Geoscience Reference
In-Depth Information
Chapter 14
Biogeochemical Impacts of Dust on the Global
Carbon Cycle
Tim Jickells, Philip Boyd, and Keith A. Hunter
Abstract Dust supply can directly affect primary production in terrestrial and
marine ecosystems and thereby affect local and planetary biogeochemistry. The
impact on land appears to be primarily in terms of dust providing a supply of
phosphorus to phosphorus-limited ecosystems, thereby increasing primary produc-
tion directly, and to also relieve phosphorus limitation of nitrogen fixation, which
then also allows increased primary production. The impact of dust as a phosphorus
source seems to have the biggest impacts in terrestrial tropical systems, reflecting
both the global dust supply pattern as well as the fundamental biogeochemistry of
soil development and biogeochemical cycling in these environments.
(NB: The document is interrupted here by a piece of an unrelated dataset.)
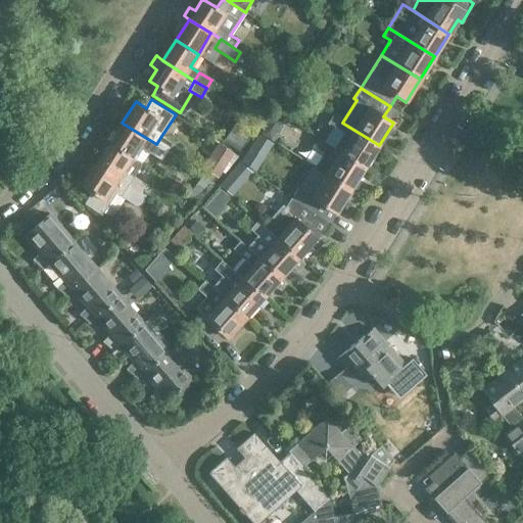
[(323,141),(365,168),(379,145),(342,123),(332,115),(326,126),(331,129),(323,141)]
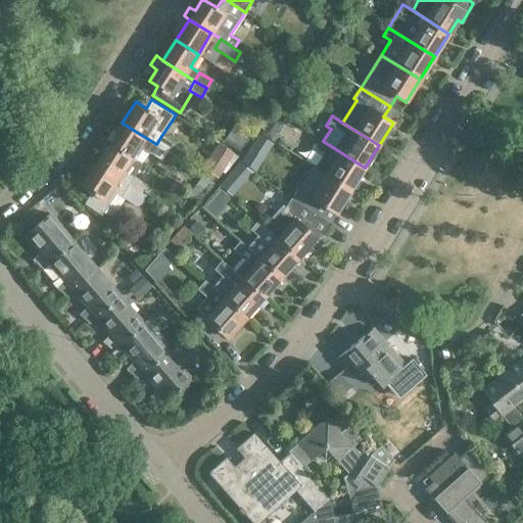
[(224,140),(238,149),(250,131),(236,121),(224,140)]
Dust supply
can also in some environments, particularly Caribbean islands, provide a significant
part of the soil itself. In marine ecosystems, the most important role of dust appears
to be a source of iron. This dust-derived iron supply acts to directly increase
primary production in surface waters of high-nitrate low-chlorophyll regions where
primary production is iron limited. These areas are predominantly at high latitudes
and include the vast Southern Ocean. The dust-derived iron supply also plays an
important role in relieving iron limitation of nitrogen fixation in tropical surface
ocean waters and thereby increases primary production in these areas.